Based on the provided context, it appears that the following features were one-hot encoded:

* Age

This information can be found in Document 3, which mentions that "**Continous Features in the dataset: Age**".


In [17]:
response = chain.invoke(
    "Describe what data preprocessing was done?"
)
print(response)

Based on the given context, it appears that the following data preprocessing steps were done:

1. Removing redundant features: The document mentions that there may be many redundant features in the dataset, and suggests removing them. However, no specific examples or details are provided.
2. Converting features into suitable form for modeling: The document mentions that some features may need to be converted into a more suitable form for modeling.

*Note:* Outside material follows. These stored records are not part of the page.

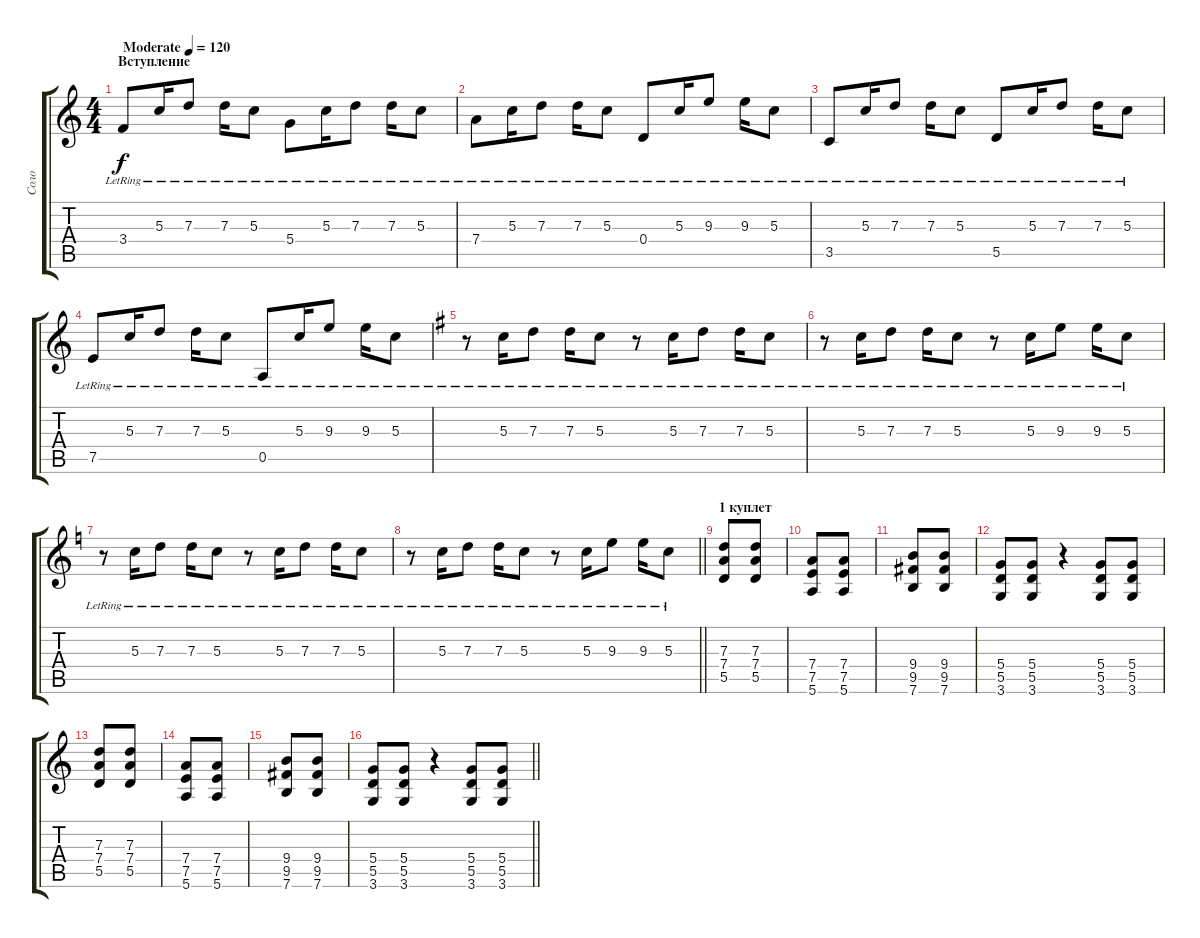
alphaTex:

\track ("Соло" "Соло") {instrument overdrivenguitar}
\staff {score tabs}
\tuning (E4 B3 G3 D3 A2 E2) {hide}
\ts (4 4)
\section ("" "Вступление")
\tempo (120 "Moderate")
\clef g2
\ks c
3.4{lr}.8{dy f instrument overdrivenguitar} 5.3{lr}.16 7.3{lr}.8 7.3{lr}.16 5.3{lr}.8 5.4{lr}.8 5.3{lr}.16 7.3{lr}.8 7.3{lr}.16 5.3{lr}.8 |
7.4{lr}.8 5.3{lr}.16 7.3{lr}.8 7.3{lr}.16 5.3{lr}.8 0.4{lr}.8 5.3{lr}.16 9.3{lr}.8 9.3{lr}.16 5.3{lr}.8 |
3.5{lr}.8 5.3{lr}.16 7.3{lr}.8 7.3{lr}.16 5.3{lr}.8 5.5{lr}.8 5.3{lr}.16 7.3{lr}.8 7.3{lr}.16 5.3{lr}.8 |
7.5{lr}.8 5.3{lr}.16 7.3{lr}.8 7.3{lr}.16 5.3{lr}.8 0.5{lr}.8 5.3{lr}.16 9.3{lr}.8 9.3{lr}.16 5.3{lr}.8 |
\ks g
r.8 5.3{lr}.16 7.3{lr}.8 7.3{lr}.16 5.3{lr}.8 r.8 5.3{lr}.16 7.3{lr}.8 7.3{lr}.16 5.3{lr}.8 |
r.8 5.3{lr}.16 7.3{lr}.8 7.3{lr}.16 5.3{lr}.8 r.8 5.3{lr}.16 9.3{lr}.8 9.3{lr}.16 5.3{lr}.8 |
\ks c
r.8 5.3{lr}.16 7.3{lr}.8 7.3{lr}.16 5.3{lr}.8 r.8 5.3{lr}.16 7.3{lr}.8 7.3{lr}.16 5.3{lr}.8 |
\barLineRight lightlight
r.8 5.3{lr}.16 7.3{lr}.8 7.3{lr}.16 5.3{lr}.8 r.8 5.3{lr}.16 9.3{lr}.8 9.3{lr}.16 5.3{lr}.8 |
\section ("" "1 куплет")
(7.3 7.4 5.5).8{volume 10} (7.3 7.4 5.5).8 |
(7.4 7.5 5.6).8 (7.4 7.5 5.6).8 |
(9.4 9.5 7.6).8 (9.4 9.5 7.6).8 |
(5.4 5.5 3.6).8 (5.4 5.5 3.6).8 r.4 (5.4 5.5 3.6).8 (5.4 5.5 3.6).8 |
(7.3 7.4 5.5).8{volume 10} (7.3 7.4 5.5).8 |
(7.4 7.5 5.6).8 (7.4 7.5 5.6).8 |
(9.4 9.5 7.6).8 (9.4 9.5 7.6).8 |
\barLineRight lightlight
(5.4 5.5 3.6).8 (5.4 5.5 3.6).8 r.4 (5.4 5.5 3.6).8 (5.4 5.5 3.6).8
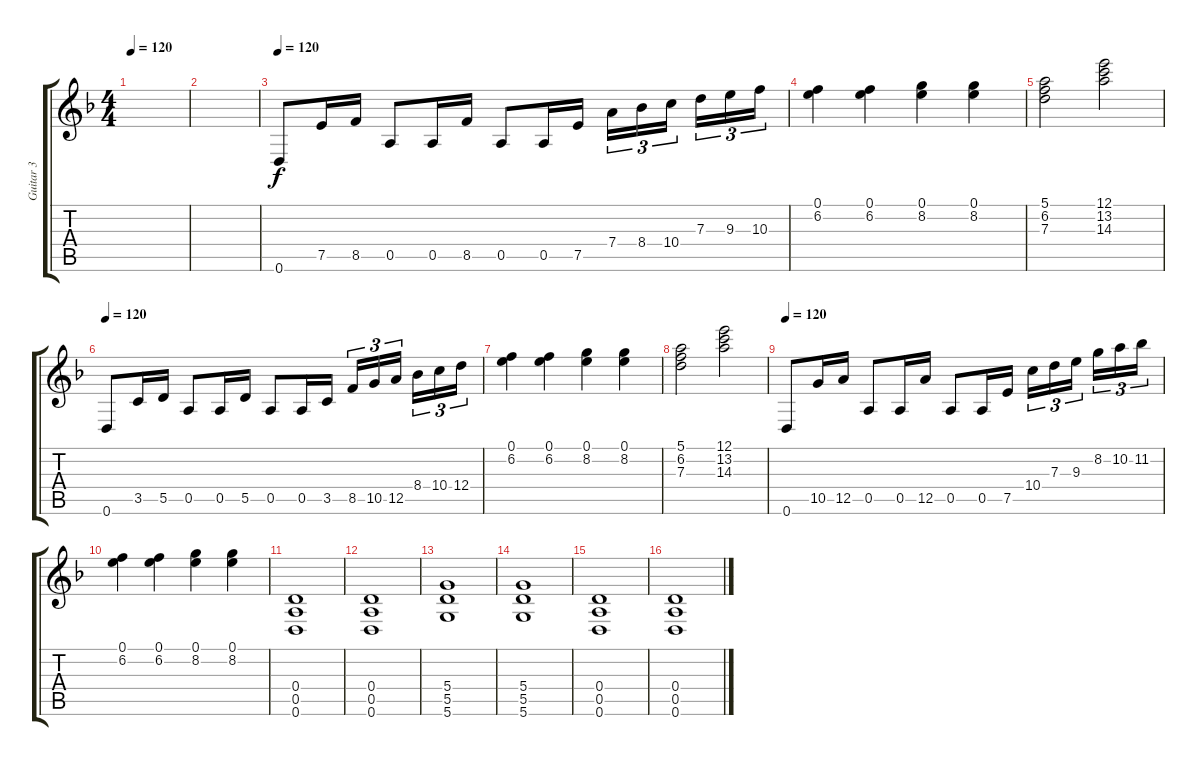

Again, no specific examples or details are provided.
3. Replacing null values with mean or median: The document mentions replacing null values with the mean or median age of the dataset. This is done to handle missing data.
4. Grouping features: The document mentions grouping features, but no further details are provided.

References:

* Source document file name: notebooks/eda-to-prediction-dietanic.ipynb
* Start index: 1595, 20173, 8721, 20811


In [18]:
response = chain.invoke(
    "Did we try any hyperparameters tuning?"
)
print(response)

Yes, we tried hyperparameter tuning in the tutorial. According to the source documents, we tried tuning the hyperparameters for the two best classifiers, SVM and RandomForests. The tuning process was done using the Automated Hyperparameter Tuning tutorial provided by TensorFlow. The reference to the source document file name is "notebooks/eda-to-prediction-dietanic.ipynb" at line 36890.


In [19]:
response = chain.invoke(
    "give me a code we used to train GradientBoostedTreesModel"
)
print(response)

Based on the provided context, the code used to train a `GradientBoostedTreesModel` is located in the following document:

Document(page_content='\'code\' cell: \'[\'model = tfdf.keras.GradientBoostedTreesModel(\\n\', ...')

This code trains a `GradientBoostedTreesModel` with the following parameters:

* `verbose`: 0 (very few logs)
* `features`: a list of feature usages, where each usage is represented by a `FeatureUsage` object
* `exclude_non_specified_features`: True (only use the features in "features")
* `random_seed`: 1234

The model is then fit to the training data using the `fit()` method, and the evaluation metric (`accuracy` and `loss`) are printed.


In [20]:
response = chain.invoke(
    "give me a code we used to train GradientBoostedTreesModel"
)
print(response)

Based on the provided context, the code used to train a Gradient Boosted Trees Model is located in the following document:

Document(page_content="'code' cell: '[\'model = tfdf.keras.GradientBoostedTreesModel(\\n\', ...")

This code defines the Gradient Boosted Trees Model using the `tfdf.keras` module, and then trains it on the training data using the `fit()` method. The `random_seed` parameter is set to 1234 for reproducibility.